Without skipping any entry, transcribe the data word for word.

______

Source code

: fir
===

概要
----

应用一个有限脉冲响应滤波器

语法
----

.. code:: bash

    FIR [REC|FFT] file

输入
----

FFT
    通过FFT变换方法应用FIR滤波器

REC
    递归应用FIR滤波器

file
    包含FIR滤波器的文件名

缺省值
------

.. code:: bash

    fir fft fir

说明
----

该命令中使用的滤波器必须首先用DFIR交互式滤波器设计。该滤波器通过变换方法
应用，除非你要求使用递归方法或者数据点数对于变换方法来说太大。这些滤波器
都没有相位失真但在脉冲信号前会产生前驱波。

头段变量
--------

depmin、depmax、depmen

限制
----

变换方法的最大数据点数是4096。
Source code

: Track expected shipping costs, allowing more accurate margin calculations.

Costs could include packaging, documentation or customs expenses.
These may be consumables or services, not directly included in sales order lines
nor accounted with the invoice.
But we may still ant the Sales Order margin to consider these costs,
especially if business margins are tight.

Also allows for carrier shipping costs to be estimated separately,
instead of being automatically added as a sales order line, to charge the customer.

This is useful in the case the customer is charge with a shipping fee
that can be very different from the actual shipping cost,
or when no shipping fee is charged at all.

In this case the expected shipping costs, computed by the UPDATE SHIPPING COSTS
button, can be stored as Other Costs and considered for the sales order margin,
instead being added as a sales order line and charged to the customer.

______

TASK ANSWER
Source code

: fir
===

概要
----

应用一个有限脉冲响应滤波器

语法
----

.. code:: bash

    FIR [REC|FFT] file

输入
----

FFT
    通过FFT变换方法应用FIR滤波器

REC
    递归应用FIR滤波器

file
    包含FIR滤波器的文件名

缺省值
------

.. code:: bash

    fir fft fir

说明
----

该命令中使用的滤波器必须首先用DFIR交互式滤波器设计。该滤波器通过变换方法
应用，除非你要求使用递归方法或者数据点数对于变换方法来说太大。这些滤波器
都没有相位失真但在脉冲信号前会产生前驱波。

头段变量
--------

depmin、depmax、depmen

限制
----

变换方法的最大数据点数是4096。
Source code

: Track expected shipping costs, allowing more accurate margin calculations.

Costs could include packaging, documentation or customs expenses.
These may be consumables or services, not directly included in sales order lines
nor accounted with the invoice.
But we may still ant the Sales Order margin to consider these costs,
especially if business margins are tight.

Also allows for carrier shipping costs to be estimated separately,
instead of being automatically added as a sales order line, to charge the customer.

This is useful in the case the customer is charge with a shipping fee
that can be very different from the actual shipping cost,
or when no shipping fee is charged at all.

In this case the expected shipping costs, computed by the UPDATE SHIPPING COSTS
button, can be stored as Other Costs and considered for the sales order margin,
instead being added as a sales order line and charged to the customer.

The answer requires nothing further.